Avec ses 28 compositions, plus de 80 minutes de fascinante, mais exigeante, musique, cet album du Montréalais Jesse Osborne-Lanthier est un monument. Son titre suggère une musique de film, or, à réécouter ce carambolage sonore, on voit défiler dans notre tête les événements de ces mois de pandémie. Entre musique électronique et musique concrète, ces spectaculaires sculptures sonores parviennent à transmettre de vives émotions, parfois plus ludiques, souvent angoissantes.
11. Renegade Breakdown, Marie Davidson & L’OEil Nu

Renegade Breakdown est l’une des propositions les plus étonnantes de l’année musicale. Davidson, dont la réputation sur les planchers de danse n’est plus à faire, fait équipe avec Pierre Guérineau et Asaël R. Robitaille pour offrir ce kaléidoscope touchant à la chanson yé-yé, au jazz, au new wave et aux musiques électroniques, en anglais et en français.

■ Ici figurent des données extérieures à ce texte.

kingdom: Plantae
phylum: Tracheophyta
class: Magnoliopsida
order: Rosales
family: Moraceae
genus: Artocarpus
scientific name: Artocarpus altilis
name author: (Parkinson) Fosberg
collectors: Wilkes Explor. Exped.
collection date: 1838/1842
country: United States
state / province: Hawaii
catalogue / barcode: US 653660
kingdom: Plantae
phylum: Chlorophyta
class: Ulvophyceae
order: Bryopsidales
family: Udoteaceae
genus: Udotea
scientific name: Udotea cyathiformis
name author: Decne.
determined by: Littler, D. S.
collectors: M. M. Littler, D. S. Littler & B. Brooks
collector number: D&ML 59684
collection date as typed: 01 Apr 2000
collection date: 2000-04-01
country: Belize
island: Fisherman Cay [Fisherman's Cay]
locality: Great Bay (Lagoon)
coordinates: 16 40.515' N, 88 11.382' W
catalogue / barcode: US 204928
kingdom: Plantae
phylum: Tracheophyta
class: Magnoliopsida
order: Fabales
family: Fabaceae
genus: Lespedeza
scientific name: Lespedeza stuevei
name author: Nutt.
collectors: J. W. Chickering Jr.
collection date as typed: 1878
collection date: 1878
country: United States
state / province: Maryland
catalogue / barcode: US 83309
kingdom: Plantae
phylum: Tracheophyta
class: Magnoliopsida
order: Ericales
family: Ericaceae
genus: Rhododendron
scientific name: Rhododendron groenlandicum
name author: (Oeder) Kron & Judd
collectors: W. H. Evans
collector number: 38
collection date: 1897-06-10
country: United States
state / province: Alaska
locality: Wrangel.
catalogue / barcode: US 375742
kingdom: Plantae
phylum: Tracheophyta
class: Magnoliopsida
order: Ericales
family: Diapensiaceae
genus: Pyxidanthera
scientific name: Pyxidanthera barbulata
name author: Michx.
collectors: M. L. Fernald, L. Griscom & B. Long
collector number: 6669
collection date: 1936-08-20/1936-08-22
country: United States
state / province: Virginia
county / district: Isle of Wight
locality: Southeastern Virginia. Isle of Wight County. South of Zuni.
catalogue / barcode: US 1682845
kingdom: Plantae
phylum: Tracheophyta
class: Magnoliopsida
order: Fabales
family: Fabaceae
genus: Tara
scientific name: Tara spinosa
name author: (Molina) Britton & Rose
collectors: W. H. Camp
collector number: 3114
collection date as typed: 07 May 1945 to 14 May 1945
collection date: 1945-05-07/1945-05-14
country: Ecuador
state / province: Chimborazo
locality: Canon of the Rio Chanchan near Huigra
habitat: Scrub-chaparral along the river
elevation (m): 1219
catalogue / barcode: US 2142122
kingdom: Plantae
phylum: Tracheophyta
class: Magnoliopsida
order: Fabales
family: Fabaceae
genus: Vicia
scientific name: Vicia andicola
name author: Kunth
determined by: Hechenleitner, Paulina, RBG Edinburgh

L’exploit tient autant à la cohérence de ce disque aux textes magnifiques qu’à l’étendue du registre de ces musiciens.
12. Des feux pour voir, Marie-Pierre Arthur

Ou l’impérieuse nécessité de tout risquer. Un quatrième album sans chercher à frapper fort ni à gagner vite. Un disque sans stratégie de mise en marché. Des expériences à relater, des sentiments à ne pas éviter (doute, tristesse, peur, détresse), des mélodies non préméditées, puis advienne que pourra. Il est advenu qu’on l’a l’aimée encore plus. On la suit quand elle tombe, se relève, crie, hurle, danse. À la fin, pour Puits de lumière, on est là aussi. En vie, très en vie.
13. On frap, Shreez

Dans cette année faste pour le hip-hop québécois, le jeune rappeur Shreez a frappé un coup de circuit avec son premier album, qui présente à un plus vaste auditoire le son drill— ici efficacement reproduit par une brochette de nouveaux compositeurs, tels qu’Alain, P.C. ou RKT Beat. La prosodie unique du MC, sa gouaille, cette pointe d’esprit perçant même les textes les plus crus et ce flair pour les petits refrains accrocheurs rendent cet album encore plus séduisant.
14. Quand la nuit tombe, Louis-Jean Cormier

Un album de Louis-Jean Cormier sans guitare ? Oui, ça se pouvait. Le piano, pour le guitariste-aux-accords-ouverts-emblématiques, c’est la véritable maison d’origine. Le premier ami de ses doigts. La commande d’une musique de film et la collaboration avec Fiori ont ramené l’instrument au centre. Des voyages (Californie, Éthiopie) ont fait pousser des questions. Ont surgi des émotions brutes, et des chansons brutes pour les exprimer. Quitte à décontenancer. Pour mieux avancer.
15. Tu ne mourras pas, Maude Audet

Ça lui va comme un gant, à Maude Audet, la touche nostalgique de ces nouvelles chansons. Enfin, c’est plus qu’une touche, c’est une baignade dans des références folk-rock des années 1970 qui ponctuent Tu ne mourras pas : de Nancy Sinatra à Françoise Hardy en passant par The Mamas and The Papas. Maude Audet y fignole de beaux textes poétiques mais vibrants, où elle témoigne du temps qui passe, pour ses aïeux comme pour ses enfants.